Interpreti: Bruna Braidotti, Maurizio Lucà
Il testo da cui è tratta la drammaturgia è "Amante Marina" scritto negli anni 80, da Luce Irigaray.
Luce Irigaray è la più importante studiosa europea del pensiero della differenza. I testi più conosciuti sono "Speculum", "Etica della differenza sessuale", "Questo sesso che non è un sesso" a cui seguono diversi testi di confronto con i più grandi pensatori dell’occidente.

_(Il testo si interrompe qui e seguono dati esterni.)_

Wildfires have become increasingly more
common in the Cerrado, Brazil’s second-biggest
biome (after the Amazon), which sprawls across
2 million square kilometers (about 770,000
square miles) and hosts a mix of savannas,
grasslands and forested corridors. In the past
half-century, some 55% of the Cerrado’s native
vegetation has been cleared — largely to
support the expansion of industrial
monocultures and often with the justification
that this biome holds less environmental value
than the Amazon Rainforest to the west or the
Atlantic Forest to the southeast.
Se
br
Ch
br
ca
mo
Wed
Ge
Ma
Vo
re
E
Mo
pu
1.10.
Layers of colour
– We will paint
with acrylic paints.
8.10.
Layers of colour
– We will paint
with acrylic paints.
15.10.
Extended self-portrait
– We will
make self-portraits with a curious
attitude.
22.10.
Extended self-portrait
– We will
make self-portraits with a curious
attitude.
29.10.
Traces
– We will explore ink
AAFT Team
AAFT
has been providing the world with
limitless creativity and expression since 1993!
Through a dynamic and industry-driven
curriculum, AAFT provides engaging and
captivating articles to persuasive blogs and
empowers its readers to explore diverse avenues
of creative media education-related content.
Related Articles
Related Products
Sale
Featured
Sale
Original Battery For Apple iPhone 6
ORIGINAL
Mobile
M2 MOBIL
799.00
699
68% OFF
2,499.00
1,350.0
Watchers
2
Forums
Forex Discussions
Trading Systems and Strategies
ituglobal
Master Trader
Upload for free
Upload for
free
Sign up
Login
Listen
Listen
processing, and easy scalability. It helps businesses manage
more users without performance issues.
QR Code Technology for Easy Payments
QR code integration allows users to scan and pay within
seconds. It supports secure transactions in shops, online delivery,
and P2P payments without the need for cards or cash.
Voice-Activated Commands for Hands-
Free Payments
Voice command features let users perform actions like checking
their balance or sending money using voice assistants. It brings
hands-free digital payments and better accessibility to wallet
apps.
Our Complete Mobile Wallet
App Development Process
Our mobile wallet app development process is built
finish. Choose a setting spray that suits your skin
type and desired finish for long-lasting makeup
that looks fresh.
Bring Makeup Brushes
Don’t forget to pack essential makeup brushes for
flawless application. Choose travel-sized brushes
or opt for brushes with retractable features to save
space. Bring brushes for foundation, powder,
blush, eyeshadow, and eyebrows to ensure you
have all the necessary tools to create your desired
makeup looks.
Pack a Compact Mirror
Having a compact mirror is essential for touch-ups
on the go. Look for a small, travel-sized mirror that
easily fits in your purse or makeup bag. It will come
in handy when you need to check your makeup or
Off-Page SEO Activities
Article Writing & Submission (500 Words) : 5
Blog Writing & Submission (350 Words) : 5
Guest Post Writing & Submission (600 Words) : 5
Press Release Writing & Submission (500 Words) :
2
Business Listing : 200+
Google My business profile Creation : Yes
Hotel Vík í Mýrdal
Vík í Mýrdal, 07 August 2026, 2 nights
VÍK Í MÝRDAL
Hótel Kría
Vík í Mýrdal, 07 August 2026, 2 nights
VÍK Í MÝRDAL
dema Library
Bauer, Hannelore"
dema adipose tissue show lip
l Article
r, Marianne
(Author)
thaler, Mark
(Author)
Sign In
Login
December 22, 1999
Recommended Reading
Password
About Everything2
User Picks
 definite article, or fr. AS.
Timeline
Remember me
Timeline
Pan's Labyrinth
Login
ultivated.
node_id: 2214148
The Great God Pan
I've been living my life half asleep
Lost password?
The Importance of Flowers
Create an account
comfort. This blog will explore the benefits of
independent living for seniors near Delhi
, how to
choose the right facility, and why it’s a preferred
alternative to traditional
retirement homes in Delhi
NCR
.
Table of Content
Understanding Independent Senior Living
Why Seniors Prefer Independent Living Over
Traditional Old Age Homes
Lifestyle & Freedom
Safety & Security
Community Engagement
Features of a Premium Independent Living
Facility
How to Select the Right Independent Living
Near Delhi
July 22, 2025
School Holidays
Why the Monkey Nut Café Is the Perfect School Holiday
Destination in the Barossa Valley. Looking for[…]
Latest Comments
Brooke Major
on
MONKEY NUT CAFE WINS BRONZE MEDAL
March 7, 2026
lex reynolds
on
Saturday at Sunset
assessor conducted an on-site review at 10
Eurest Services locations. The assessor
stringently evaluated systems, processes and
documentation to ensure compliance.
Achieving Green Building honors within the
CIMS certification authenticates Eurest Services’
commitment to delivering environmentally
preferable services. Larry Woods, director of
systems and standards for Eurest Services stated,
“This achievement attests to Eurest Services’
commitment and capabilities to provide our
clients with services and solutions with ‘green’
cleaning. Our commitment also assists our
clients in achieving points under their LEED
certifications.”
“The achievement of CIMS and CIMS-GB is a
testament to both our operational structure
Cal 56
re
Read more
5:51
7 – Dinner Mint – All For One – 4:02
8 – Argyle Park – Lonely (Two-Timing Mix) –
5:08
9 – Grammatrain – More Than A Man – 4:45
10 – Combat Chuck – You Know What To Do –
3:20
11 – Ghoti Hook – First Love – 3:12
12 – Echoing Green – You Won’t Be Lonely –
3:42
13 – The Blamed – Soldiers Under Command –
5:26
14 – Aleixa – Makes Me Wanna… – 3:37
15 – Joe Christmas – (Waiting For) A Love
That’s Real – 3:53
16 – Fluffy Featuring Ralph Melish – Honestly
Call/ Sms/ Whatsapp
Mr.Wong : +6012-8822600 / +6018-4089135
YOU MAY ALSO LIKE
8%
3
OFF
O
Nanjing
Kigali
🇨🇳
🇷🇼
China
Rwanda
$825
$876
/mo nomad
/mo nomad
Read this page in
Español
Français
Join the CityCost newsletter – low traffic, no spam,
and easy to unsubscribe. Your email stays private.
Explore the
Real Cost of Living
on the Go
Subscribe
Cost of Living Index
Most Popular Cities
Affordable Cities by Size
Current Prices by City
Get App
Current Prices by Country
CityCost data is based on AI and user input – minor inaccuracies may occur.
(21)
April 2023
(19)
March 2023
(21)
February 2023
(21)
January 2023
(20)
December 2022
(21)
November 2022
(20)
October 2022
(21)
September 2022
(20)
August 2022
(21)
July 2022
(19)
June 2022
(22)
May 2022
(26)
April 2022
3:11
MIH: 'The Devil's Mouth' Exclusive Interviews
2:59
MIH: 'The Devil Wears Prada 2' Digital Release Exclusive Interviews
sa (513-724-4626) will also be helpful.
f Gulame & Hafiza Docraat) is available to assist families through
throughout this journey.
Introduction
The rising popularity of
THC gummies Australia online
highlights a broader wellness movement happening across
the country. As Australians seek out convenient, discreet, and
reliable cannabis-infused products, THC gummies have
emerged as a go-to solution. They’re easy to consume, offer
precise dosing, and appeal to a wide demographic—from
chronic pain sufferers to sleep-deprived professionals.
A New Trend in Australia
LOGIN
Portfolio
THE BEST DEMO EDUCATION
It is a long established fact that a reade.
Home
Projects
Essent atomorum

Uno di questi è Friedrich Nietzsche a cui si rivolge l’autrice in Amante Marina, confrontandosi sull’incapacità di creare un rapporto d’amore fecondo e costruttivo: "essere due".
In scena un uomo e una donna si confrontano sul modo d’intendere il mondo, ripercorrendo la cultura occidentale che, anche attraverso i propri miti, ha utilizzato l’elemento femminile, il materno, mantenendoli all’interno di una logica che rimane maschile.
I grandi punti nodali del pensiero Nietzschiano: l’eterno ritorno, il superuomo, la volontà di potenza, il dionsiaco e l’apollineo vengono dibattuti in modo critico dal pensiero della differenza, riconoscendo che il filosofo è stato capace di riconoscere la differenza, ma che contemporaneamente l’ha interpretata in un’ottica di odio mortale tra i due. Elemento simbolico che fa da sfondo teorico ed emotivo é il mare, sempre presente nei discorsi e sulla scena attraverso un video proiettato su un paracadute bianco, simbolo anch’esso di un’origine dimenticata.
Amante marina è anche un invito all’incontro, ad un approccio amoroso che per la prima volta tenga conto dell’irriducibilità dell’altro al pensiero dell’uno, e che rispetti per prima cosa la differenza per realizzare "quell’‘intreccio 'di aria, terra, acqua e fuoco' che non hanno ancora conosciuto le loro nozze”. E’ un Racconto che parla d’amore e di filosofia: di un amore che potrà essere possibile, in un altro tempo, in un altro spazio in cui i due amanti possano incontrarsi e riconoscersi come soggetti incarnati, 'divini'.
Per i giovani è un’occasione di riflessione sull’amore oltre che sul pensiero del "due" come nuovo punto di partenza per fondare il mondo.